Mengenal Kerajinan Gerabah Kuno Desa Klipoh, Ada sejak Berdirinya Candi Borobudur
JAKARTA, iNews.id - Kemegahan Candi Borobudur memang sudah terkenal hingga mancanegara. Bahkan, saat singgah ke tempat wisata ini belum lengkap tanpa membawa oleh-oleh kerajinan gerabah khas Desa Klipoh.
Di sini, terdapat banyak kerajinan gerabah kuno yang bisa dijadikan oleh-oleh. Salah satunya, gerabah karya dari Supoyo.
Kerajinan gerabah di Desa Klipoh diyakini sudah ada sejak masa pembangunan Candi Borobudur, sekitar abad ke-8. Gerabah merupakan perkakas yang terbuat dari tanah liat yang dibentuk, kemudian dibakar dan dijadikan alat-alat yang berguna membantu kehidupan manusia.
Karenanya, tak jarang warga sekitar yang menjadikan gerabah sebagai mata pencahariannya. Seperti Pak Supoyo, warga asli Desa Wisata Klipoh, Karanganyar, Jawa Tengah ini sudah mendedikasikan hidupnya membuat kerajinan gerabah selama lebih dari 15 tahun.
"Jadi kami sebagai penerus pengrajin gerabah itu sejak 2004," kata Supoyo seperti dikutip dari akun Resmi Kementerian Pariwisata dan Ekonomi Kreatif (Kemenparekraf) pada Rabu (17/11/2021).
Mulanya, Dinas setempat datang ke kediamannya dan memberikan alat sebagai penunjang untuk membuat gerabah. Karena, kata Supoyo, orang zaman dahulu membuat gerabah hanya menggunakan kayu secara manual.
"Jadi kalau pakai kayu kurang cepat untuk putarannya," tuturnya.
Supoyo menyebutkan, alat bantu untuk membuat gerabah itu bernama perbot. Dengan alat ini, dia mengaku bisa lebih banyak menghasilkan gerabah dibanding menggunakan kayu manual.
"Yang seharinya cuma 10, kalau pakai alat ini bisa 20, atau 30," ujarnya.

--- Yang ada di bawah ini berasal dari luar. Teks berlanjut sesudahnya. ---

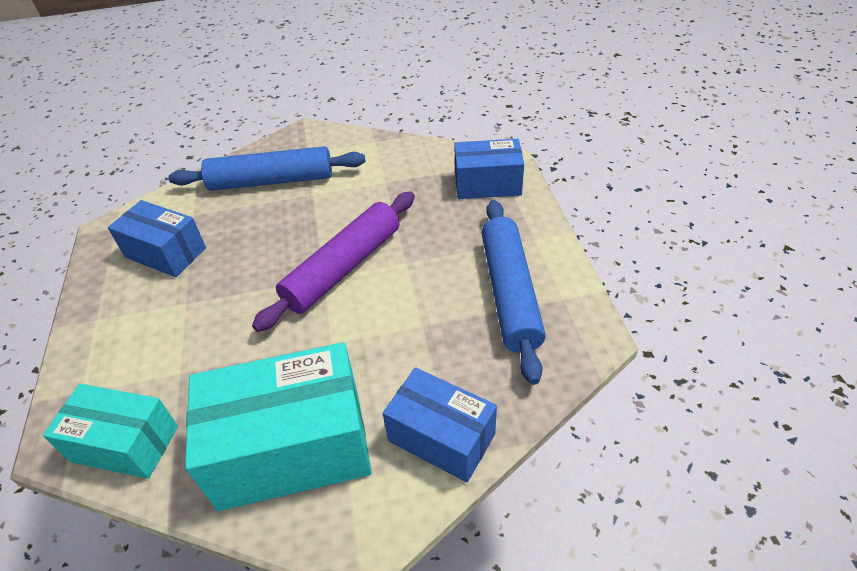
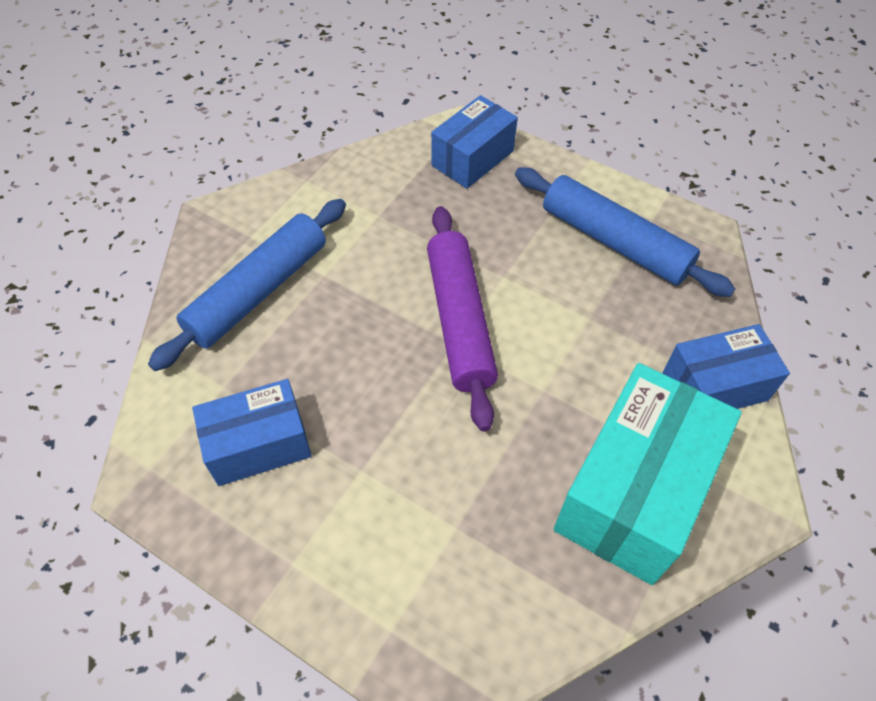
camera: 50 degrees left, 10 degrees up
(125, 443) = (504, 622): turquoise box -> none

Meski produknya belum meluas ke pasar ekspor, barang dagangan Supoyo ini seringkali diminati para wisatawan sebagai suvenir atau kenang-kenangan saat berwisata ke desa tersebut. Bahkan, Supoyo juga mengajak para wisatawan yang datang untuk ikut praktik membuat gerabah.
Sayangnya, sejak pandemi melanda, Supoyo mengaku usahanya ini sangat berdampak. Jika sebelum pandemi, dalam satu bulan, Supoyo bisa mendapatkan pengunjung hingga 3.000 orang. Setelah pandemi, tidak ada wisatawan yang berkunjung. Hanya pengrajin saja yang masih terus semangat untuk memproduksi gerabah.
"0 persen, enggak ada sama sekali penerimaan tamu. Semestinya pemerintah segera membuka jalur wisata. Karena kesehariannya kita sudah berbaur dengan dunia pariwisata," ujarnya.